Information Technology (IT) is tightly integrated with the business; it has transformed the way we do business. Nicholas G. Carr points out his seminal Harvard Business Review article IT Doesn’t Matter that the capital investment in IT is significant; “nearly 50% of capital expenditures by American companies and more than $2 trillion a year globally are spent on IT. …no one would dispute that information technology has become the backbone of commerce. It underpins the operations of individual companies, ties together far-flung supply chains, and, increasingly, links businesses to the customers they serve. Hardly a dollar or euro changes hands anymore without the aid of computer systems”. Technology is the fundamental infrastructure for the modern business.
Carr continues with; “Today, an IT disruption can paralyze a company’s ability to make products, deliver its services, and connect with its customers, not to mention foul its reputation. …even a brief disruption in availability of technology can be devastating.”

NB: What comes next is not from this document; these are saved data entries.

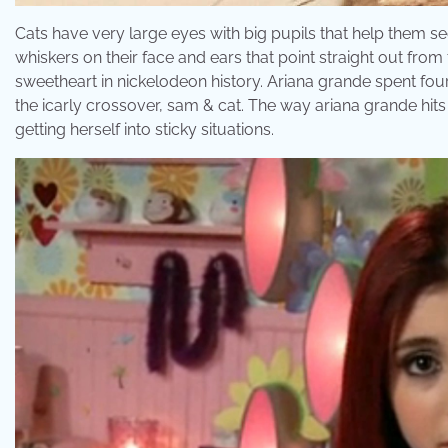
Cats have very large eyes with big pupils that help them see
whiskers on their face and ears that point straight out from 
sweetheart in nickelodeon history. Ariana grande spent four
the icarly crossover, sam & cat. The way ariana grande hits
getting herself into sticky situations.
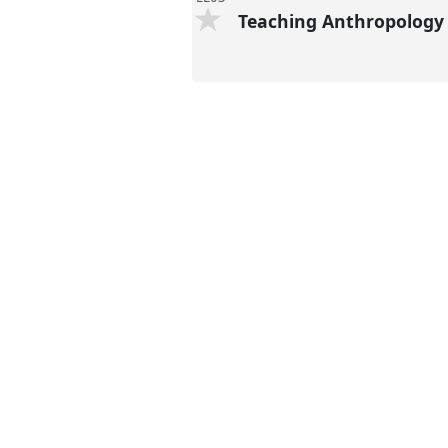
Teaching Anthropolog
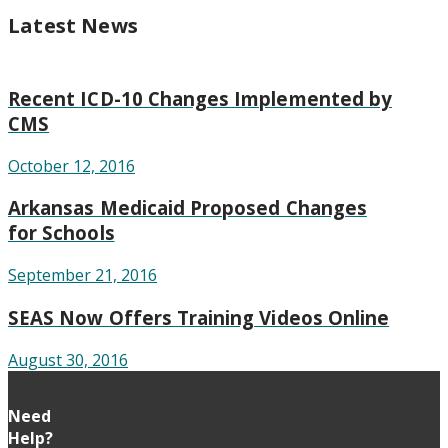
Latest News
Recent ICD-10 Changes Implemented by
CMS
October 12, 2016
Arkansas Medicaid Proposed Changes
for Schools
September 21, 2016
SEAS Now Offers Training Videos Online
August 30, 2016
Need
Help?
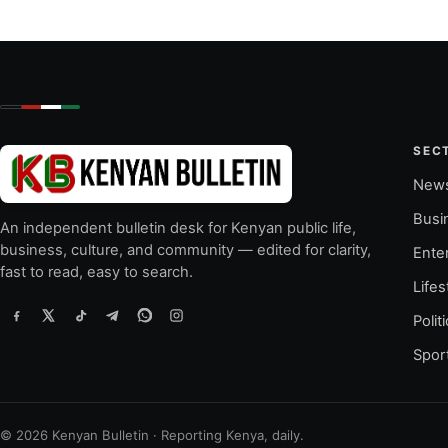
SEC
New
Busi
An independent bulletin desk for Kenyan public life,
business, culture, and community — edited for clarity,
Ente
fast to read, easy to search.
Lifes
Polit
Spor
© 2026 Kenyan Bulletin · Reporting Kenya, daily.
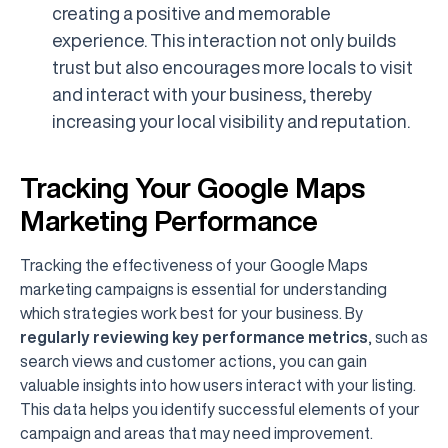
creating a positive and memorable
experience. This interaction not only builds
trust but also encourages more locals to visit
and interact with your business, thereby
increasing your local visibility and reputation.
Tracking Your Google Maps
Marketing Performance
Tracking the effectiveness of your Google Maps
marketing campaigns is essential for understanding
which strategies work best for your business. By
regularly reviewing key performance metrics
, such as
search views and customer actions, you can gain
valuable insights into how users interact with your listing.
This data helps you identify successful elements of your
campaign and areas that may need improvement.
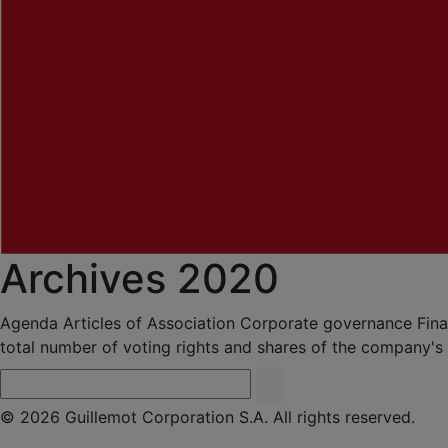
Archives 2020
Agenda
Articles of Association
Corporate governance
Fina
total number of voting rights and shares of the company's
© 2026 Guillemot Corporation S.A. All rights reserved.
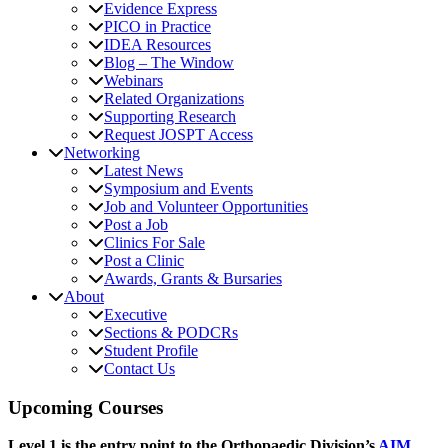
Evidence Express
PICO in Practice
IDEA Resources
Blog – The Window
Webinars
Related Organizations
Supporting Research
Request JOSPT Access
Networking
Latest News
Symposium and Events
Job and Volunteer Opportunities
Post a Job
Clinics For Sale
Post a Clinic
Awards, Grants & Bursaries
About
Executive
Sections & PODCRs
Student Profile
Contact Us
Upcoming Courses
Level 1 is the entry point to the Orthopaedic Division’s
AIM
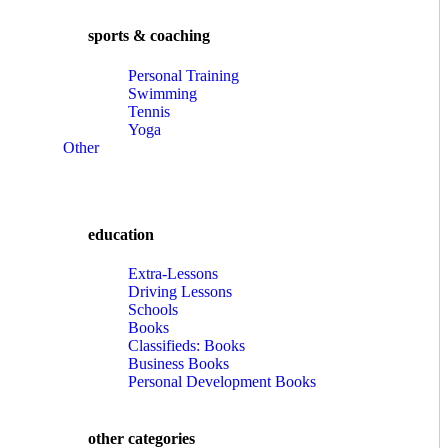
sports & coaching
Personal Training
Swimming
Tennis
Yoga
Other
education
Extra-Lessons
Driving Lessons
Schools
Books
Classifieds: Books
Business Books
Personal Development Books
other categories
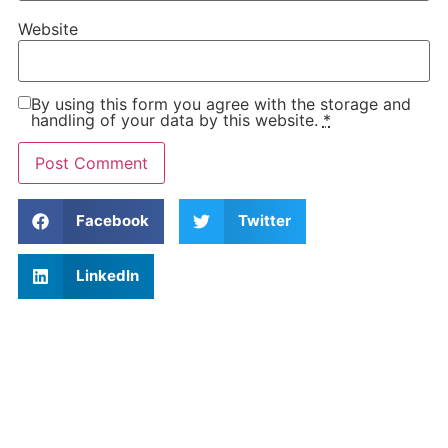
Website
By using this form you agree with the storage and
handling of your data by this website.
*
Facebook
Twitter
LinkedIn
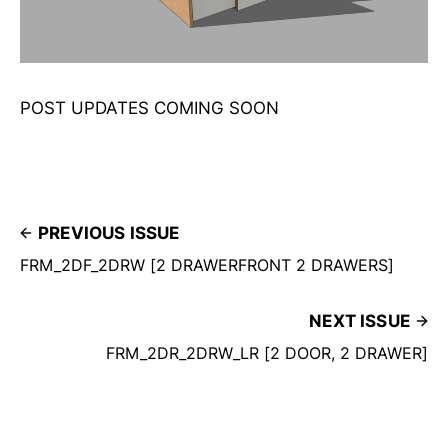
POST UPDATES COMING SOON
PREVIOUS ISSUE
FRM_2DF_2DRW [2 DRAWERFRONT 2 DRAWERS]
NEXT ISSUE
FRM_2DR_2DRW_LR [2 DOOR, 2 DRAWER]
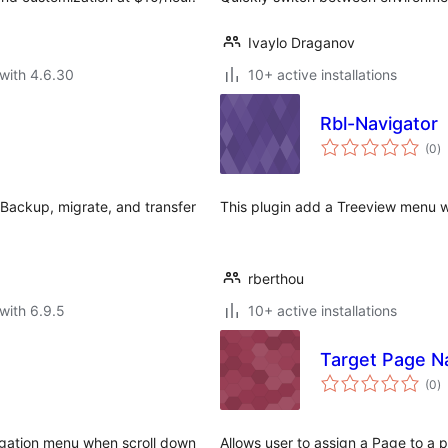
Ivaylo Draganov
with 4.6.30
10+ active installations
Rbl-Navigator
to
(0
)
ra
Backup, migrate, and transfer
This plugin add a Treeview menu w
rberthou
with 6.9.5
10+ active installations
Target Page N
to
(0
)
ra
igation menu when scroll down
Allows user to assign a Page to a 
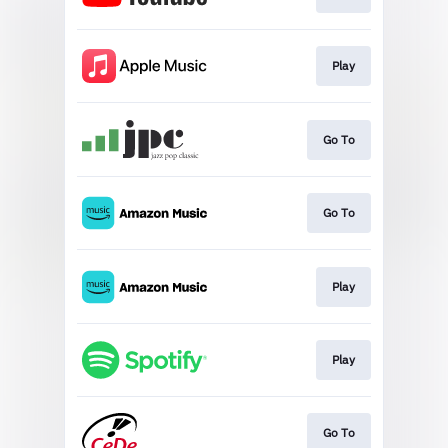
Play
Go To
Go To
Play
Play
Go To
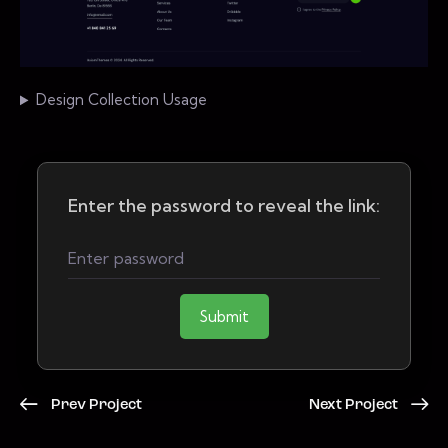
Design Collection Usage
Enter the password to reveal the link:
Submit
Prev Project
Next Project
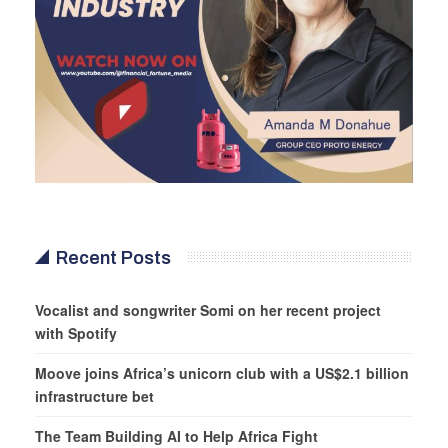
Recent Posts
Vocalist and songwriter Somi on her recent project
with Spotify
Moove joins Africa’s unicorn club with a US$2.1 billion
infrastructure bet
The Team Building AI to Help Africa Fight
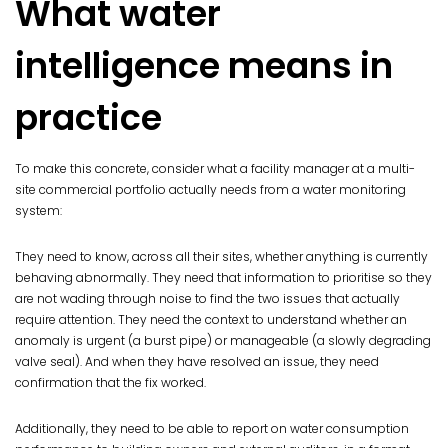
What water
intelligence means in
practice
To make this concrete, consider what a facility manager at a multi-
site commercial portfolio actually needs from a water monitoring
system:
They need to know, across all their sites, whether anything is currently
behaving abnormally. They need that information to prioritise so they
are not wading through noise to find the two issues that actually
require attention. They need the context to understand whether an
anomaly is urgent (a burst pipe) or manageable (a slowly degrading
valve seal). And when they have resolved an issue, they need
confirmation that the fix worked.
Additionally, they need to be able to report on water consumption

Roger Sessions also attempts to quantify the problem in ‘The IT Complexity Crisis: Danger and Opportunity’ in which he calculates that “IT failures are costing businesses $6.18 trillion per year worldwide. …The cost of IT failure is paid year after year, with no end in sight. … If this trend continues, within another five years or so a total IT meltdown may be unavoidable”.
To substantiate Roger Sessions’ calculation, Gene Kim (the founder and former CTO of Tripwire, Inc.) and his colleague, Mike Orzen (“Lean IT”) reexamined Session’s numbers and they calculated that “the global impact of IT failure as being $3 trillion annually”. Relative to the IT-infrastructure alone, a 2010 study by the Ponemon Institute estimates a whopping 2.84 million hours of annual data center downtime worldwide; with an estimated average of $300k per hour of outage that would translate into a total loss of $426 billion a year.
So $6 trillion, $3 trillion or even a mere $426 billion annually, the losses due to IT-failure are huge, they are real and we don’t have to wait for a pandemic, catastrophe or “Black Swan’ event to strike. While the numbers are based on a large number of calculations and extrapolations, the crucial point is that these losses demonstrate the staggering impact IT-failures have on business. It is also important to note that these losses do not represent “potential for loss” or even the “expected loss”; these actual realized losses from IT-failures and they are happening now.\
The sheer size of the losses from IT-failures should serve as a wake-up for anyone that either our target or our aim is considerably off. We absolutely must start thinking differently, not only about where we are devoting our efforts but also about where we place our emphasis. In these difficult economic times, a lot of economic goodness can come from addressing the real and serious risks related to information technology. Understanding how to prevent the continuing spiral of IT-failures will have substantial benefits for our companies.
Clearly, IT is ‘too big to fail’ but it appears that to date most organizations have been merely guessing at the solutions. We need to change our thinking to avoid the value-traps that bias our judgment on how to invest wisely in IT. In the words of Nicholas G. Carr’s New Rules for IT Management; we need to avoid the real risks and prepare our organizations for “technical glitches, outages, and security breaches, shifting attention from opportunities to vulnerabilities”.